According to a recent Morgan Stanley report the US may be headed to a "rentership society". The national homeownership rate, which currently stands at 66.4 percent, would be at 59.7 percent if you subtracted the 7.5 million delinquent homeowners who may be forced into renting, reasons the study. Myself, I'm not buying it yet. Homeownership still seems too deeply engrained in the American psyche, and it is most often the case that new immigrants are eager to buy a piece of their new country as soon as they can afford to.
Mortgage applications spiked 15.5% for the week ending July 15th according to the Mortgage Bankers Association, the largest increase since early March. The gain is primarily a result of refinance activity which rose from 65.6% of applications to 70.1%. The increase is likely a result of borrowers locking in fixed rate financing ahead of the impending decreases in the conforming loan limits and the lowest interest rate levels of the year. Meanwhile, hard-money mortgage lending activity is growing rapidly although still a tiny slice of the mortgage market.

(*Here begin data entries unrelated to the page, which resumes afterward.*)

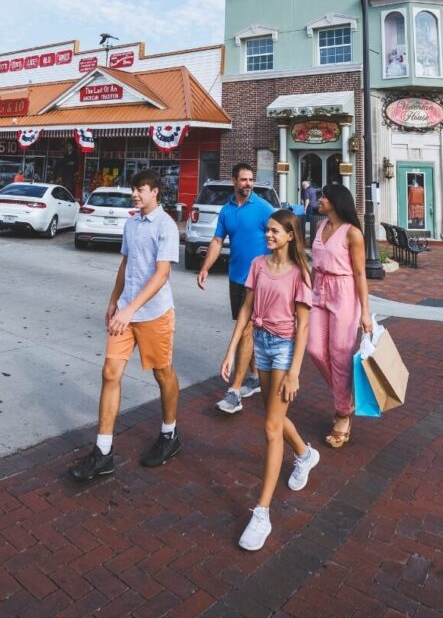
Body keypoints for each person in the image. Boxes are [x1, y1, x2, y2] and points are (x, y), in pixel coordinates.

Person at [68, 169, 182, 482]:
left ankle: (169, 435)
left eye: (141, 189)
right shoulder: (131, 223)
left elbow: (161, 275)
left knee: (163, 374)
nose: (135, 194)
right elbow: (126, 264)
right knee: (110, 372)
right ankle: (103, 452)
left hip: (154, 314)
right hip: (126, 313)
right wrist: (113, 302)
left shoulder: (166, 226)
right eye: (134, 189)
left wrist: (130, 309)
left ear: (155, 191)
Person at [220, 210, 316, 551]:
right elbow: (246, 310)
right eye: (268, 230)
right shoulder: (259, 265)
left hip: (285, 349)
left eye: (275, 231)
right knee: (273, 418)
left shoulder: (299, 273)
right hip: (260, 343)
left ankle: (262, 513)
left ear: (290, 235)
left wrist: (295, 372)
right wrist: (231, 352)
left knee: (271, 428)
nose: (269, 235)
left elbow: (303, 326)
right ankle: (305, 454)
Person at [198, 164, 275, 414]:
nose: (248, 184)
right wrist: (205, 268)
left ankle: (235, 391)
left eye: (251, 180)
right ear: (234, 181)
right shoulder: (227, 211)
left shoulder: (264, 209)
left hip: (259, 281)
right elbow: (218, 241)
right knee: (246, 333)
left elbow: (281, 237)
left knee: (245, 331)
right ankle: (253, 378)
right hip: (236, 278)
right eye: (243, 180)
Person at [307, 183, 373, 449]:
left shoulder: (352, 233)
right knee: (314, 349)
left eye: (324, 196)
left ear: (335, 201)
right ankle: (345, 399)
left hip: (344, 292)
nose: (319, 199)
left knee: (340, 353)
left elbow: (360, 274)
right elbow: (314, 263)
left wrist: (365, 312)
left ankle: (342, 414)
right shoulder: (321, 226)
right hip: (319, 291)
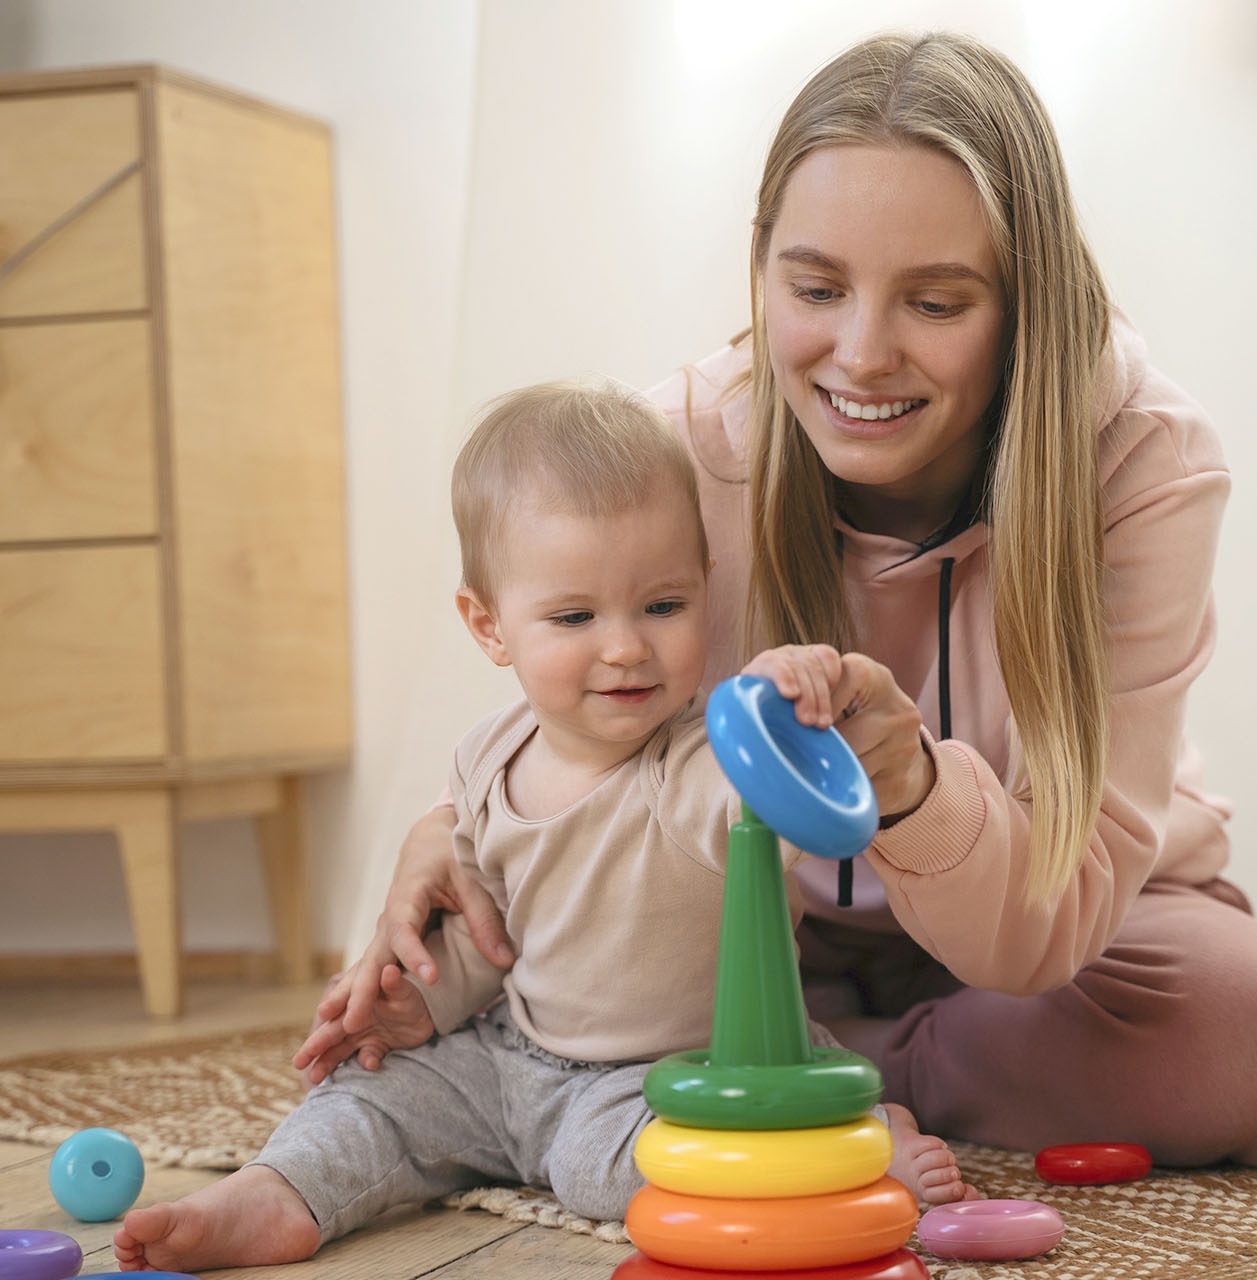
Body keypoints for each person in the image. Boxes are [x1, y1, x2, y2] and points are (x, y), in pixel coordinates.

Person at [312, 30, 1257, 1170]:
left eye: (936, 302)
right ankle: (800, 1052)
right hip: (768, 925)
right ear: (761, 265)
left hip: (1064, 926)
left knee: (1249, 1031)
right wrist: (448, 827)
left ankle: (803, 1068)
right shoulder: (678, 450)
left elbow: (1052, 917)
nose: (860, 354)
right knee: (592, 967)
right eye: (814, 288)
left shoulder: (1142, 461)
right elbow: (584, 718)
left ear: (1024, 298)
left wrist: (911, 786)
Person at [113, 381, 972, 1274]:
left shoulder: (699, 766)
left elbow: (770, 802)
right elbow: (491, 935)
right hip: (510, 1054)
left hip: (669, 1075)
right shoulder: (487, 760)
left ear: (703, 591)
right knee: (366, 1097)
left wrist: (793, 703)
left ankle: (844, 1149)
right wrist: (418, 1007)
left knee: (615, 1167)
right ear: (489, 627)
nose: (626, 647)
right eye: (574, 617)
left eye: (663, 606)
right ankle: (277, 1194)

Some borrowers are turning to these loans to fill a void in the market even as they bear 14% interest rates.
Last Sunday and Monday, over 21 large agents from across the country met for the Title Agents Executive Conference July 16 - 18 in Park City, Utah. Attendees heard a presentation from Craig Haskins of Knight-Barry Title on E & O Insurance, a discussion on CPL issues led by Frank Pellegrini of Prairie Title and an agent roundtable discussion led by Diane Evans of Land Title Guarantee Company.

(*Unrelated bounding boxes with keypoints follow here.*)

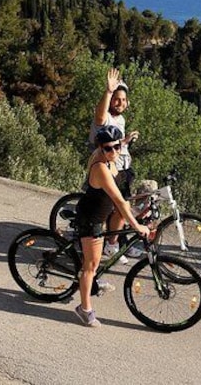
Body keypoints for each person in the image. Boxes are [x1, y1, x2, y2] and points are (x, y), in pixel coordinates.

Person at [74, 125, 151, 327]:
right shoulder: (100, 167)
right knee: (91, 266)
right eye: (108, 148)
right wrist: (136, 226)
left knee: (96, 260)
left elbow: (120, 198)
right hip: (91, 219)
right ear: (100, 148)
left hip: (102, 213)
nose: (114, 151)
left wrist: (125, 141)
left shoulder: (110, 157)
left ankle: (91, 283)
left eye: (117, 147)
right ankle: (84, 309)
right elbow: (119, 200)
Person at [88, 68, 140, 261]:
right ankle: (112, 246)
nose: (120, 103)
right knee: (120, 206)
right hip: (109, 169)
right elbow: (100, 119)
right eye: (117, 99)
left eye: (124, 100)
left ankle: (120, 243)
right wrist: (108, 91)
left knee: (125, 206)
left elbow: (115, 142)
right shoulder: (105, 116)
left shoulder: (121, 119)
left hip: (123, 166)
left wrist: (126, 140)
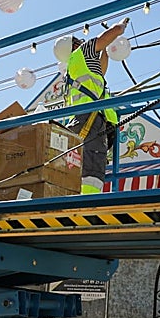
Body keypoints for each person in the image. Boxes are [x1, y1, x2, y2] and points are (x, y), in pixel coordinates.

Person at [64, 17, 130, 194]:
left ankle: (84, 196)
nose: (83, 41)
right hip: (90, 119)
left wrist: (107, 51)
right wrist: (120, 27)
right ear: (74, 45)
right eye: (78, 40)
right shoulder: (81, 53)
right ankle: (88, 202)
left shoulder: (77, 66)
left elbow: (100, 70)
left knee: (88, 162)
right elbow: (104, 38)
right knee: (92, 164)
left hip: (89, 119)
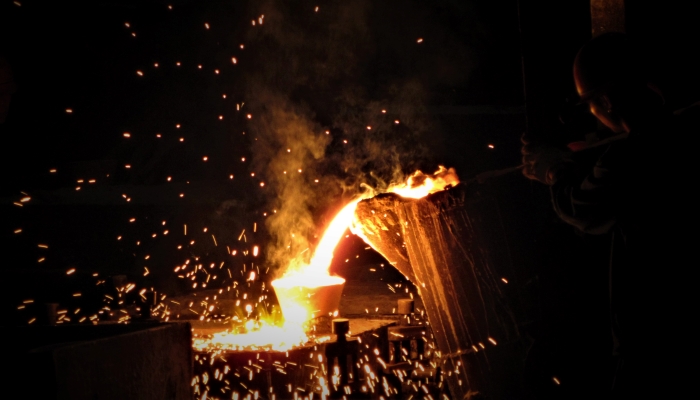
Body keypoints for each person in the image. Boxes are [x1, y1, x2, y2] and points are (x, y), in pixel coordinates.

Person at [521, 32, 699, 397]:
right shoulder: (679, 133)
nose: (593, 114)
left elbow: (581, 208)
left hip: (653, 342)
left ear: (605, 100)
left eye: (591, 104)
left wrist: (553, 171)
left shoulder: (633, 155)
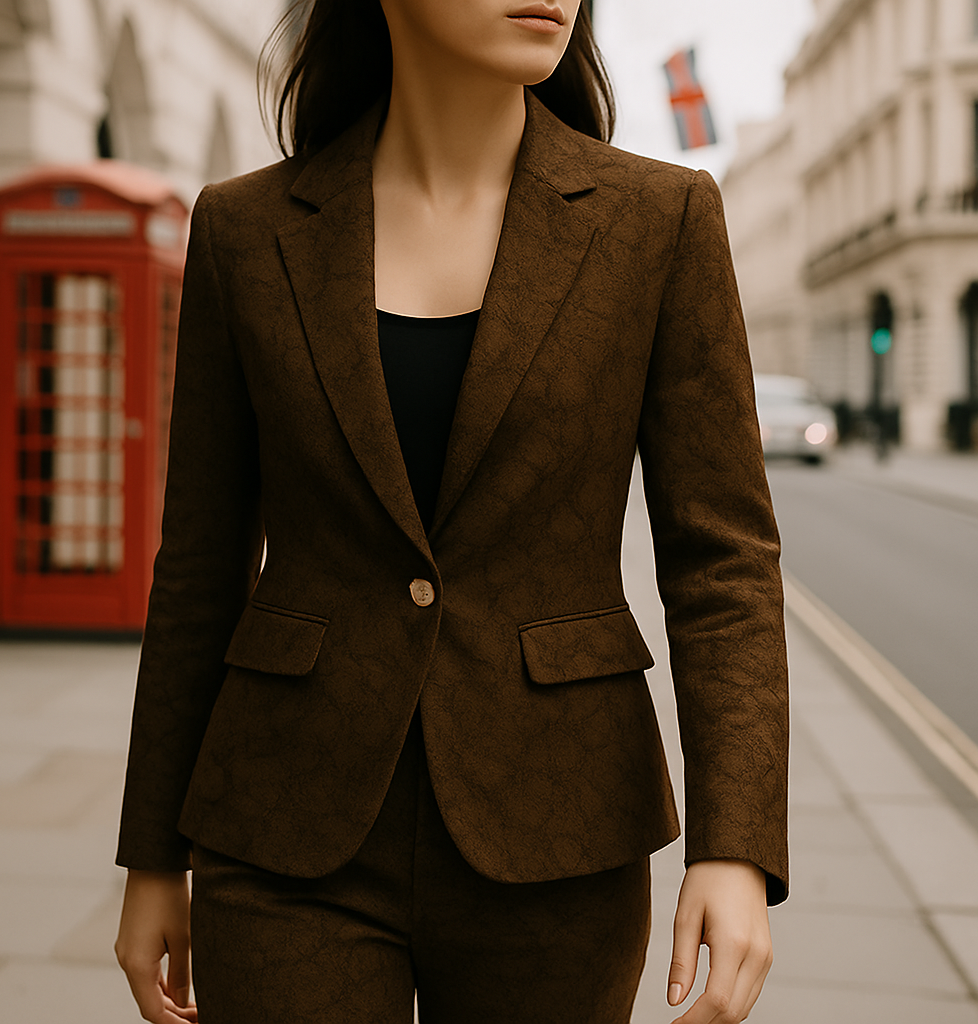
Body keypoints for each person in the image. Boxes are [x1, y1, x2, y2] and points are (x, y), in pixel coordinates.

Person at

TIPAC has broken the 300 contributors mark! Currently, TIPAC has received $205,500 from 310 contributors. Our goal this year is $300,000. If you have any questions about TIPAC, please contact Kelley Williams at firstname.lastname@example.org.
Finally, I've got a piece of personal news to share. I have informed ALTA's Board of Governors of my intention to leave the CEO post here to pursue a new opportunity. I have loved my three and a half years at ALTA, which made the decision difficult. But I have every confidence that with your support, ALTA will continue to be a force in shaping policy in our nation's Capital. It has been my privilege to represent you in Washington DC.